▶

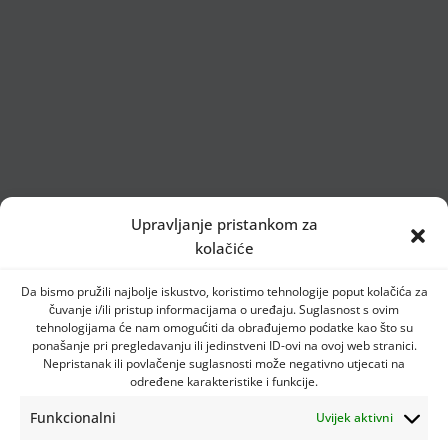
Upravljanje pristankom za
kolačiće
Da bismo pružili najbolje iskustvo, koristimo tehnologije poput kolačića za
čuvanje i/ili pristup informacijama o uređaju. Suglasnost s ovim
tehnologijama će nam omogućiti da obrađujemo podatke kao što su
ponašanje pri pregledavanju ili jedinstveni ID-ovi na ovoj web stranici.
Nepristanak ili povlačenje suglasnosti može negativno utjecati na
određene karakteristike i funkcije.
Funkcionalni
Uvijek aktivni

◀

**WHAT YOU NEED TO DO**
Update these lines by putting "pregledniku" wherever "uređaju" appears, changing nothing else. Leave the pictures out.

**ANSWER TO THIS EXERCISE**
Upravljanje pristankom za
kolačiće
Da bismo pružili najbolje iskustvo, koristimo tehnologije poput kolačića za
čuvanje i/ili pristup informacijama o pregledniku. Suglasnost s ovim
tehnologijama će nam omogućiti da obrađujemo podatke kao što su
ponašanje pri pregledavanju ili jedinstveni ID-ovi na ovoj web stranici.
Nepristanak ili povlačenje suglasnosti može negativno utjecati na
određene karakteristike i funkcije.
Funkcionalni
Uvijek aktivni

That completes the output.